Brano —
Probabilmente Magnus ha
affrontato questo impegno come un rispettoso omaggio: a Tex come
personaggio, a Tex come simbolo di un genere fumettistico che ha segnato
l'adolescenza di diverse generazioni (tra cui naturalmente la sua) e a Tex
come 'monumento' a tutti gli artisti, disegnatori e sceneggiatori (con
Galep e Gianluigi Bonelli in cima alla lista), che per cinquant'anni ne
hanno raccontato le gesta.
Certo, è un peccato che Raviola non abbia avuto la possibilità di
esprimersi come sceneggiatore anche in questa occasione, il risultato
sarebbe stato sorprendente. Non ci si può comunque lamentare: il Texone è un'opera che Magnus ha letteralmente vissuto, per cui ogni
vignetta ha qualcosa di più oltre a un'inimitabile accuratezza grafica: ha
una grande forza evocativa. Da ogni tavola trapelano passioni umane, gli
spazi si integrano e si completano tra di loro, suggeriscono
la propria continuazione, il senso del tempo ci viene chiaramente
comunicato.
É importante infine ricordare
che parte di questo Texone è merito di Castel del Rio, il paese sugli
Appennini dove Raviola ha passato gli ultimi anni della sua vita: dove ha
trovato un equilibrio interiore ed una preziosa fonte d'ispirazione.

(Dati per la comprensione dei grafici)
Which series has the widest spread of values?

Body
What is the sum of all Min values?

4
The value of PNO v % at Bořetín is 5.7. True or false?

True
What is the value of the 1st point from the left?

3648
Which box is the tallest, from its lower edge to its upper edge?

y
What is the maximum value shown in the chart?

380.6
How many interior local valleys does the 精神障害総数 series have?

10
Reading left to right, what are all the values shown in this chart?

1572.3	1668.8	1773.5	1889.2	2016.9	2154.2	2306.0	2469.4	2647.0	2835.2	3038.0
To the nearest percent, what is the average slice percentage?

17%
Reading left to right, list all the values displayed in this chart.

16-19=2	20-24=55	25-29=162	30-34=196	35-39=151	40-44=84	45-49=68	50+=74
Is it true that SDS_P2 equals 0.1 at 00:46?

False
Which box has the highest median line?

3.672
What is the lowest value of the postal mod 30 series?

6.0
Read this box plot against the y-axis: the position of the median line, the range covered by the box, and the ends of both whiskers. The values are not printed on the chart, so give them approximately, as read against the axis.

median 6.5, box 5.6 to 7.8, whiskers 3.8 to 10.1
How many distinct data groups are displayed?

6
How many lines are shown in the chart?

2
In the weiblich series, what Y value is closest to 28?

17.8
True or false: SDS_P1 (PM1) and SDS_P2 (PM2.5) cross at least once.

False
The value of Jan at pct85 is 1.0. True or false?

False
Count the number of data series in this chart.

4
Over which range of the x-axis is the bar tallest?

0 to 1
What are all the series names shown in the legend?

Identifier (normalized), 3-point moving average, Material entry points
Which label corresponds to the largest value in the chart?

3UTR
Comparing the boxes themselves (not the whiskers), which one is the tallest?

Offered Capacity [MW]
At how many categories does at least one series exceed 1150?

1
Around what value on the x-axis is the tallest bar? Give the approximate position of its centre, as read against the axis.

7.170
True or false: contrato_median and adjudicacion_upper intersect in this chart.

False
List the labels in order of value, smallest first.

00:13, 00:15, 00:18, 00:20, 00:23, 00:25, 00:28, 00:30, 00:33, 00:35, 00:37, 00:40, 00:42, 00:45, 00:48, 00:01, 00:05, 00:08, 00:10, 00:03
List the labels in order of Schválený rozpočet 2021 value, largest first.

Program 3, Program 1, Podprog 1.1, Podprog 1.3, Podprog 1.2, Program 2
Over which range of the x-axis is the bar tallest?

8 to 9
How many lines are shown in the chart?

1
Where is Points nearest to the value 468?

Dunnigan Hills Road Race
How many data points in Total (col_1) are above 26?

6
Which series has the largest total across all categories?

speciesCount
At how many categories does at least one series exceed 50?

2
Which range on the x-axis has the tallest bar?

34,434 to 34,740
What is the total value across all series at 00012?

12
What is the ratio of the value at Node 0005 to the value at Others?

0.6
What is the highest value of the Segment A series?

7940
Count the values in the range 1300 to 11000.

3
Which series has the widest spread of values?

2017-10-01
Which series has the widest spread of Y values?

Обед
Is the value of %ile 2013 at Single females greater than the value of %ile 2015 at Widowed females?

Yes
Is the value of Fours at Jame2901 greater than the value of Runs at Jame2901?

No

Compiti da svolgere —
(a) Rispondi alle domande sul brano.
(i) Quali due nomi sono in cima alla lista degli artisti che hanno raccontato le gesta di Tex?
(ii) Per quanti anni quegli artisti ne hanno raccontato le gesta?
(iii) Come si chiama il paese dove Raviola ha passato gli ultimi anni della sua vita?
(b) Indica se ciascuna affermazione concorda con il brano (sì o no) e cita le parole che lo stabiliscono.
(i) Raviola ha potuto esprimersi come sceneggiatore anche nel Texone.
(ii) Castel del Rio si trova sugli Appennini.
(iii) Ogni vignetta del Texone ha una grande forza evocativa.

Raccolta delle risposte —
(a)
(i) Galep e Gianluigi Bonelli.
(ii) Per cinquant'anni.
(iii) Castel del Rio.

(b)
(i) No: "è un peccato che Raviola non abbia avuto la possibilità di esprimersi come sceneggiatore anche in questa occasione".
(ii) Sì: "il paese sugli Appennini dove Raviola ha passato gli ultimi anni della sua vita".
(iii) Sì: "ha una grande forza evocativa".